Finance is using more strategically important applications. It is essential that Finance takes ownership of these applications and not delegate this to IT. The Finance team cannot afford prolonged system downtime or misconfigured processes.

This requires continuous learning. Finance professionals must stay updated on functional changes, improve soft skills to clearly explain complex topics to stakeholders, and maintain broad application knowledge without becoming IT specialists.

To meet this need, a clear trend is emerging: consultants are moving into coaching roles, offering expert knowledge in specialized areas. For clients, keeping up with developments alone is nearly impossible.

The finance professional of the future must be able to reconcile and interpret AI outputs

Serge Vigoureux, BCB Leader Management Information & Systems, TriFinance

From automation to forecasting: AI in finance software

What is currently happening in Finance? Everyone is exploring AI, but few participants shared concrete use cases. Most finance software now includes AI features—from low-code automation and basic analysis to predictive models in budgeting tools.

Participants agreed: AI already offers a useful foundation, but still needs manual intervention and human oversight.It cannot yet act as a fully autonomous assistant. In the near future, AI will increase complexity and demand more expertise from Finance professionals.
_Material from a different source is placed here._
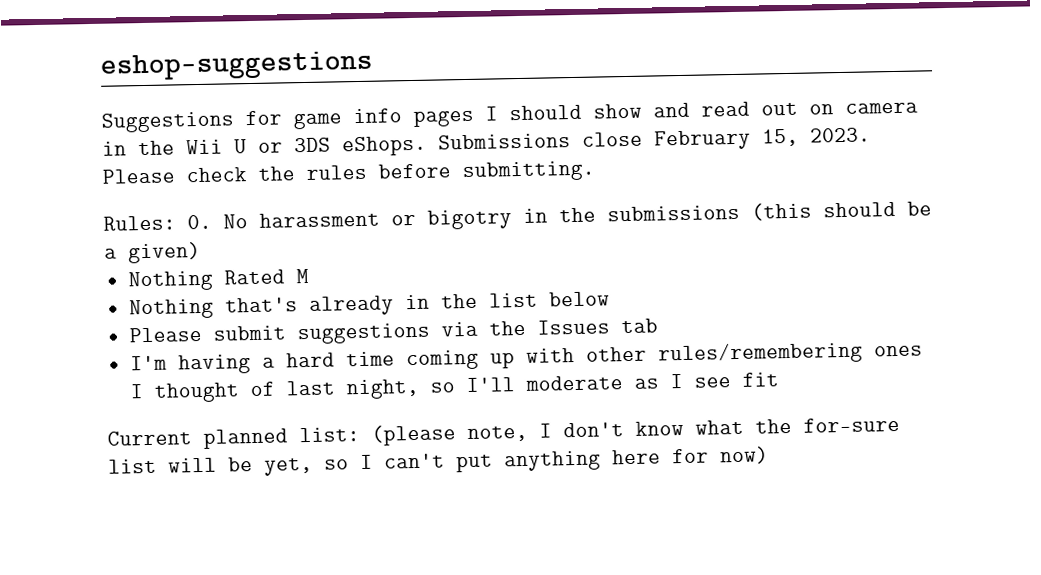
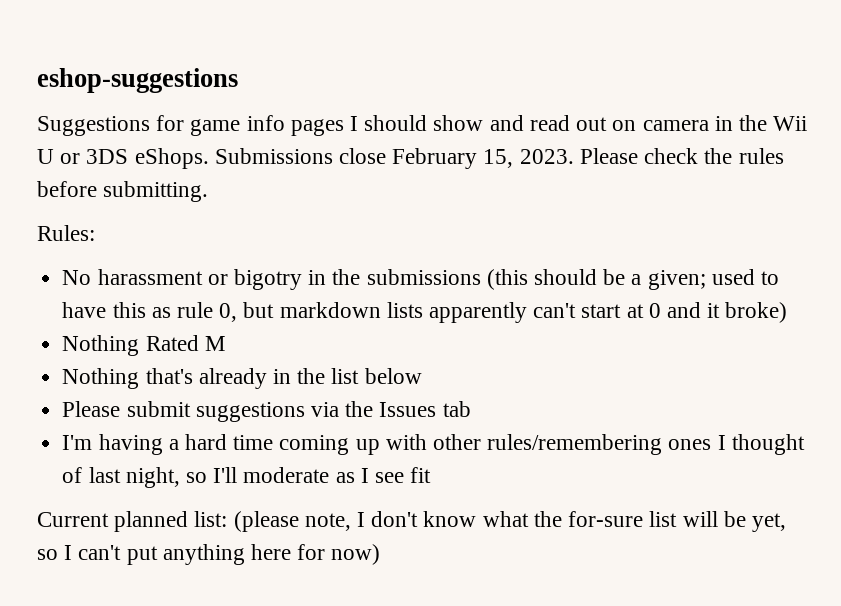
[187,214,212,230] 0. -> (95, 233) //
[128,241,201,264] given) -> [647,269,780,290] [62,302,788,323] given; used to have this as rule 0, but markdown lists apparently can't start at 0 and it broke)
Finance professionals will need to reconcile and interpret data produced by AI. This requires understanding of the underlying algorithms and statistical models, which is a significant challenge.

A concrete example shared involved using AI in forecasting. One result: sales forecasts generated by AI were more accurate than those produced by the sales team.

Data accuracy: master data quality as a key obstacle to AI

One of the biggest challenges in using AI in Finance remains master data quality. In many organizations, data is incomplete, fragmented, or of insufficient quality for automated decision-making. Datasets are often scattered across departments and not consolidated enough to support reliable statistical analysis.

This is risky: using AI on low-quality data only increases confusion. As a result, Finance teams still spend too much time collecting data instead of analyzing it. This deadlock must be broken.

Automating repetitive tasks through AI makes the Finance function more attractive and meaningful. It frees up time for strategic and value-added work, helping employees remain motivated and engaged, and more likely to stay longer within the organization.